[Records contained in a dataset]
□ □ □ □ □ □ □

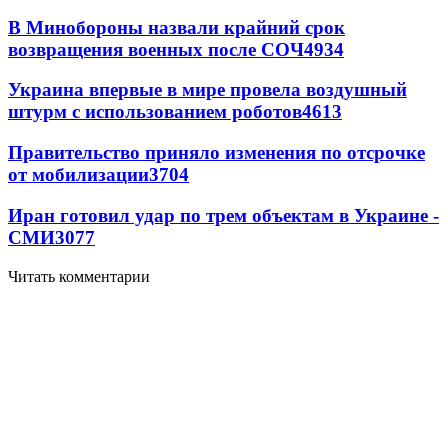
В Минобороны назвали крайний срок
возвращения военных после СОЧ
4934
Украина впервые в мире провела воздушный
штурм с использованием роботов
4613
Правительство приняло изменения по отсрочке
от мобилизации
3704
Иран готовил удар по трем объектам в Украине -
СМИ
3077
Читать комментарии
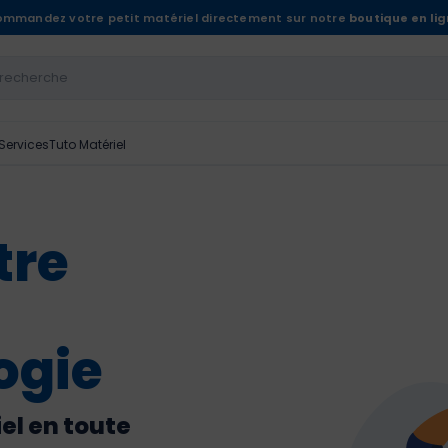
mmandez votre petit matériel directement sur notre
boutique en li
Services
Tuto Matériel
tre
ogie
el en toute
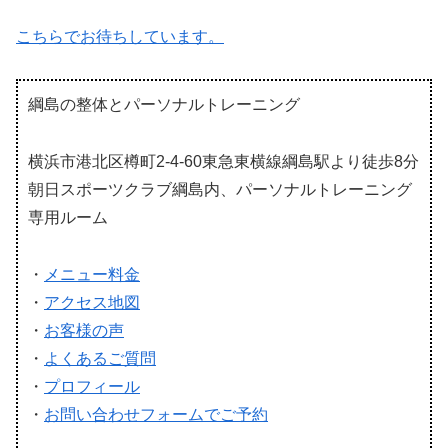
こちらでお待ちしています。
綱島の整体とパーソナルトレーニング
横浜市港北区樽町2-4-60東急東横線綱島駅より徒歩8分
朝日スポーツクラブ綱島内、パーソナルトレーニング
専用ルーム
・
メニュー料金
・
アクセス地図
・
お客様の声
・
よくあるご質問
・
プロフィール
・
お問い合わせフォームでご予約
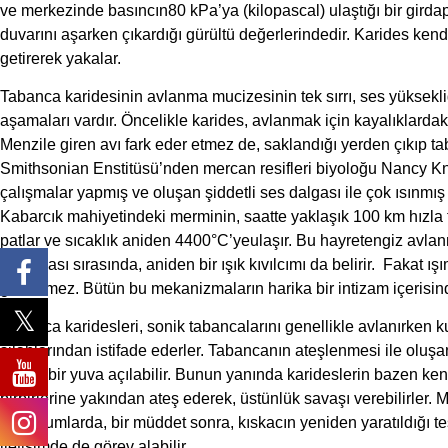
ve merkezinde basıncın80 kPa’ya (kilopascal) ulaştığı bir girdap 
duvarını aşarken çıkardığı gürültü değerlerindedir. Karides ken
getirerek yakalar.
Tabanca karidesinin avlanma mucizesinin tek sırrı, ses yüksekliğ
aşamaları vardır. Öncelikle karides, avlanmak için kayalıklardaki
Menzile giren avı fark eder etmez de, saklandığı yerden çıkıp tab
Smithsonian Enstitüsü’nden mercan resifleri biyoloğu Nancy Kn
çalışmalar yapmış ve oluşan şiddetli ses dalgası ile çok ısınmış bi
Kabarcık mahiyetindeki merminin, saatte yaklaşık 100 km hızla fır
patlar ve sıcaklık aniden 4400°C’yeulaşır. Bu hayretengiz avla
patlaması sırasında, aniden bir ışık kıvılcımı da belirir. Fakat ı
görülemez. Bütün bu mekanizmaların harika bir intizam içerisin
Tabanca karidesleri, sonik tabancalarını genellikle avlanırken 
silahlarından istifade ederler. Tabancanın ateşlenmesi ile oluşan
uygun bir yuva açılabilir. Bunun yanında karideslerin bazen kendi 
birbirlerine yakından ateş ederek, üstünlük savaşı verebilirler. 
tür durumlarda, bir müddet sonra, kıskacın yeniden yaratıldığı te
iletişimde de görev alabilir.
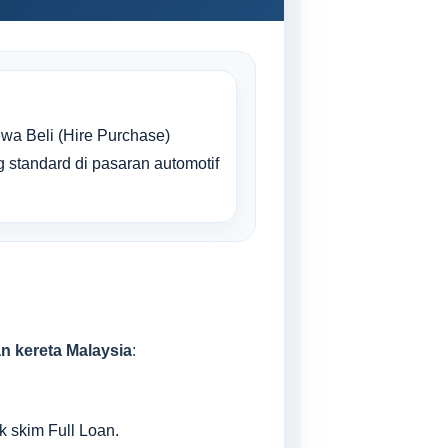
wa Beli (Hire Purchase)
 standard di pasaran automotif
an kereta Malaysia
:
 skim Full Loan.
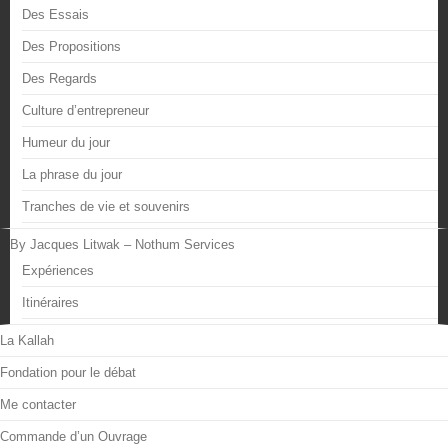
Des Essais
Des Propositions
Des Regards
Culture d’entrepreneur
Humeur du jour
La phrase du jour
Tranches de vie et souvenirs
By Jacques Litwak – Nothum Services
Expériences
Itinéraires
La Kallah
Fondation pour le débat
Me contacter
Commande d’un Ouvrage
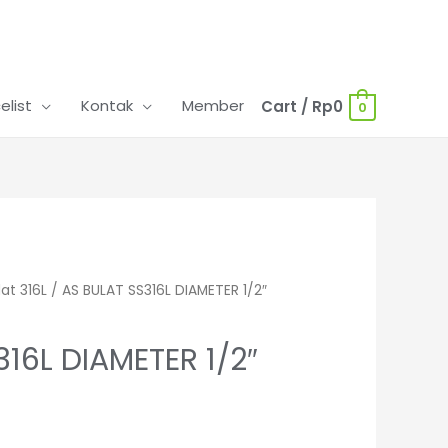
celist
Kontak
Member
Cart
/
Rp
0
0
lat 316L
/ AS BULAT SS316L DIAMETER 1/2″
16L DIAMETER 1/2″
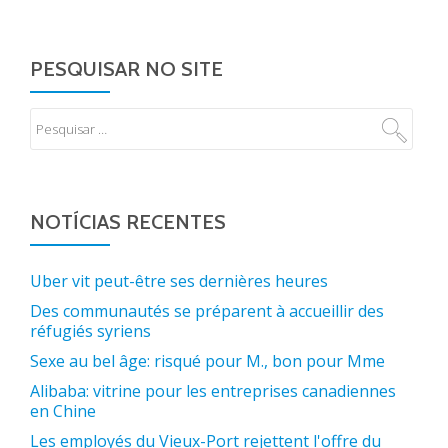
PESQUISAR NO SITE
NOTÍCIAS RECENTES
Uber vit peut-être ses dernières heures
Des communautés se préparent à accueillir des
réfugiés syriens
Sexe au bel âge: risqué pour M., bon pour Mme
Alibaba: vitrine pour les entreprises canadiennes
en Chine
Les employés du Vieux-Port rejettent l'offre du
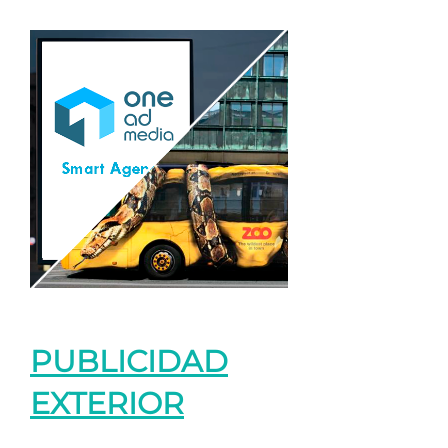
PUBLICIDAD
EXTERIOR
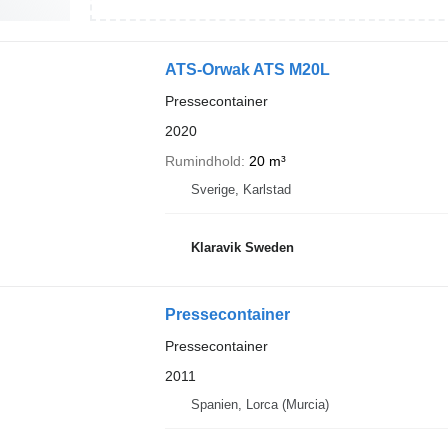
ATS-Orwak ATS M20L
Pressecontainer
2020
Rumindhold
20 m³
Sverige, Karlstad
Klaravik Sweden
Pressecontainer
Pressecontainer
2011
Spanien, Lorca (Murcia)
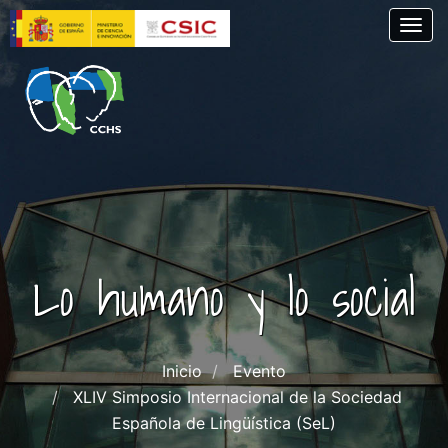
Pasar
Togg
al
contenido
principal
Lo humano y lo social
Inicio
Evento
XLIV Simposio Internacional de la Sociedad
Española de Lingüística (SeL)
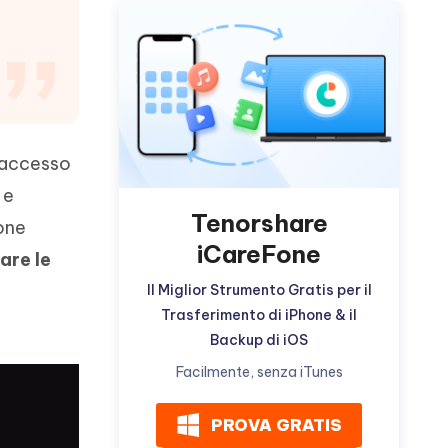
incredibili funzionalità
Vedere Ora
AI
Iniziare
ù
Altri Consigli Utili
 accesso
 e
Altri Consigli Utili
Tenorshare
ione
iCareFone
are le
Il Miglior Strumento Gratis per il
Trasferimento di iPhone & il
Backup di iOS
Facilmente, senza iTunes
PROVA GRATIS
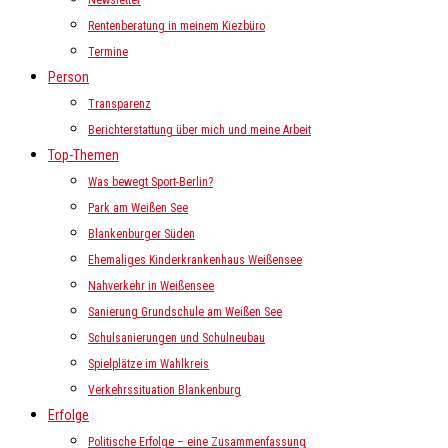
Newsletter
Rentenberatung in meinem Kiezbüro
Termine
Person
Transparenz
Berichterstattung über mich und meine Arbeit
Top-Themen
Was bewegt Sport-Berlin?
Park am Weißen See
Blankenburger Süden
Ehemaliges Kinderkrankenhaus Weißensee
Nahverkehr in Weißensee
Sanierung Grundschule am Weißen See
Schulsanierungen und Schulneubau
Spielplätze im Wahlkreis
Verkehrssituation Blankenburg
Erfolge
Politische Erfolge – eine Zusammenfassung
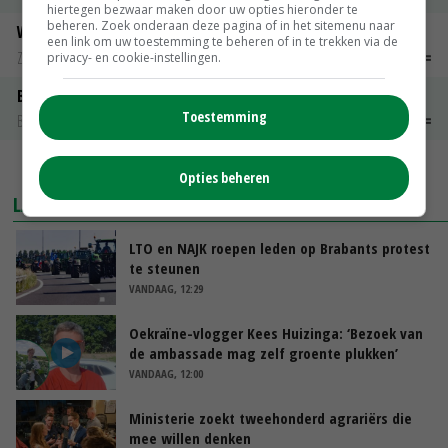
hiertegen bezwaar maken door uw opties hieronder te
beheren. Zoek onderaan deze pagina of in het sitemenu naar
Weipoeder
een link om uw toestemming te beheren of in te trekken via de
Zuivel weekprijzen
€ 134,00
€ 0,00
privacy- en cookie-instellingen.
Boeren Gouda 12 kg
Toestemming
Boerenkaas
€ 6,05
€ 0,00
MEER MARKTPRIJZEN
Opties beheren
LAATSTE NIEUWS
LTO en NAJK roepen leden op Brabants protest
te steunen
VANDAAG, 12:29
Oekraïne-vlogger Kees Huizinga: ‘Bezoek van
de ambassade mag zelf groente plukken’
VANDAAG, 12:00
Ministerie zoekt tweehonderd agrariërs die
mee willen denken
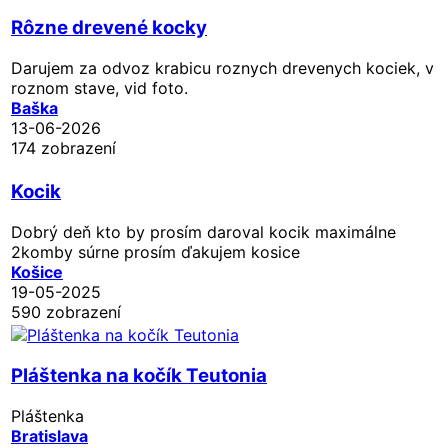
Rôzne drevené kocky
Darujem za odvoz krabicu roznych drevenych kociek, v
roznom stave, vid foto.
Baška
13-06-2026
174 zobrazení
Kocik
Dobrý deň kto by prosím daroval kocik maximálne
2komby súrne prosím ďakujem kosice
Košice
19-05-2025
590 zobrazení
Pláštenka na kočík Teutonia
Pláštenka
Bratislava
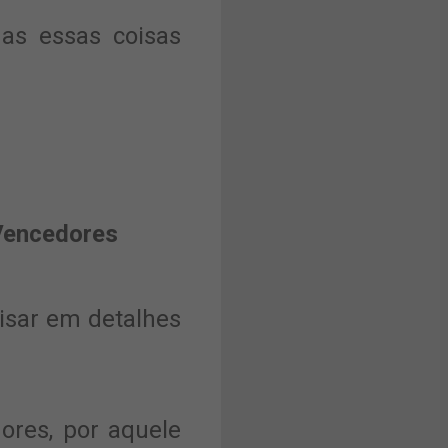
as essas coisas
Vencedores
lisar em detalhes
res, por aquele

□ □ □ □ □ □ □

- [Task description] Print all of the material above line for line, without any changes, and leave the pictures out.

- [Response to the exercise]
В Минобороны назвали крайний срок
возвращения военных после СОЧ
4934
Украина впервые в мире провела воздушный
штурм с использованием роботов
4613
Правительство приняло изменения по отсрочке
от мобилизации
3704
Иран готовил удар по трем объектам в Украине -
СМИ
3077
Читать комментарии
mmandez votre petit matériel directement sur notre
boutique en li
Services
Tuto Matériel
tre
ogie
el en toute
こちらでお待ちしています。
綱島の整体とパーソナルトレーニング
横浜市港北区樽町2-4-60東急東横線綱島駅より徒歩8分
朝日スポーツクラブ綱島内、パーソナルトレーニング
専用ルーム
・
メニュー料金
・
アクセス地図
・
お客様の声
・
よくあるご質問
・
プロフィール
・
お問い合わせフォームでご予約
ve merkezinde basıncın80 kPa’ya (kilopascal) ulaştığı bir girdap 
duvarını aşarken çıkardığı gürültü değerlerindedir. Karides ken
getirerek yakalar.
Tabanca karidesinin avlanma mucizesinin tek sırrı, ses yüksekliğ
aşamaları vardır. Öncelikle karides, avlanmak için kayalıklardaki
Menzile giren avı fark eder etmez de, saklandığı yerden çıkıp tab
Smithsonian Enstitüsü’nden mercan resifleri biyoloğu Nancy Kn
çalışmalar yapmış ve oluşan şiddetli ses dalgası ile çok ısınmış bi
Kabarcık mahiyetindeki merminin, saatte yaklaşık 100 km hızla fır
patlar ve sıcaklık aniden 4400°C’yeulaşır. Bu hayretengiz avla
patlaması sırasında, aniden bir ışık kıvılcımı da belirir. Fakat ı
görülemez. Bütün bu mekanizmaların harika bir intizam içerisin
Tabanca karidesleri, sonik tabancalarını genellikle avlanırken 
silahlarından istifade ederler. Tabancanın ateşlenmesi ile oluşan
uygun bir yuva açılabilir. Bunun yanında karideslerin bazen kendi 
birbirlerine yakından ateş ederek, üstünlük savaşı verebilirler. 
tür durumlarda, bir müddet sonra, kıskacın yeniden yaratıldığı te
iletişimde de görev alabilir.
wa Beli (Hire Purchase)
 standard di pasaran automotif
an kereta Malaysia
:
 skim Full Loan.
Des Essais
Des Propositions
Des Regards
Culture d’entrepreneur
Humeur du jour
La phrase du jour
Tranches de vie et souvenirs
By Jacques Litwak – Nothum Services
Expériences
Itinéraires
La Kallah
Fondation pour le débat
Me contacter
Commande d’un Ouvrage
celist
Kontak
Member
Cart
/
Rp
0
0
lat 316L
/ AS BULAT SS316L DIAMETER 1/2″
16L DIAMETER 1/2″
PESQUISAR NO SITE
NOTÍCIAS RECENTES
Uber vit peut-être ses dernières heures
Des communautés se préparent à accueillir des
réfugiés syriens
Sexe au bel âge: risqué pour M., bon pour Mme
Alibaba: vitrine pour les entreprises canadiennes
en Chine
Les employés du Vieux-Port rejettent l'offre du
PUBLICIDAD
EXTERIOR
ATS-Orwak ATS M20L
Pressecontainer
2020
Rumindhold
20 m³
Sverige, Karlstad
Klaravik Sweden
Pressecontainer
Pressecontainer
2011
Spanien, Lorca (Murcia)
Pasar
Togg
al
contenido
principal
Lo humano y lo social
Inicio
Evento
XLIV Simposio Internacional de la Sociedad
Española de Lingüística (SeL)
incredibili funzionalità
Vedere Ora
AI
Iniziare
ù
Altri Consigli Utili
 accesso
 e
Altri Consigli Utili
Tenorshare
ione
iCareFone
are le
Il Miglior Strumento Gratis per il
Trasferimento di iPhone & il
Backup di iOS
Facilmente, senza iTunes
PROVA GRATIS
Newsletter
Rentenberatung in meinem Kiezbüro
Termine
Person
Transparenz
Berichterstattung über mich und meine Arbeit
Top-Themen
Was bewegt Sport-Berlin?
Park am Weißen See
Blankenburger Süden
Ehemaliges Kinderkrankenhaus Weißensee
Nahverkehr in Weißensee
Sanierung Grundschule am Weißen See
Schulsanierungen und Schulneubau
Spielplätze im Wahlkreis
Verkehrssituation Blankenburg
Erfolge
Politische Erfolge – eine Zusammenfassung
hiertegen bezwaar maken door uw opties hieronder te
beheren. Zoek onderaan deze pagina of in het sitemenu naar
Weipoeder
een link om uw toestemming te beheren of in te trekken via de
Zuivel weekprijzen
€ 134,00
€ 0,00
privacy- en cookie-instellingen.
Boeren Gouda 12 kg
Toestemming
Boerenkaas
€ 6,05
€ 0,00
MEER MARKTPRIJZEN
Opties beheren
LAATSTE NIEUWS
LTO en NAJK roepen leden op Brabants protest
te steunen
VANDAAG, 12:29
Oekraïne-vlogger Kees Huizinga: ‘Bezoek van
de ambassade mag zelf groente plukken’
VANDAAG, 12:00
Ministerie zoekt tweehonderd agrariërs die
mee willen denken
Rôzne drevené kocky
Darujem za odvoz krabicu roznych drevenych kociek, v
roznom stave, vid foto.
Baška
13-06-2026
174 zobrazení
Kocik
Dobrý deň kto by prosím daroval kocik maximálne
2komby súrne prosím ďakujem kosice
Košice
19-05-2025
590 zobrazení
Pláštenka na kočík Teutonia
Pláštenka
Bratislava
as essas coisas
Vencedores
lisar em detalhes
res, por aquele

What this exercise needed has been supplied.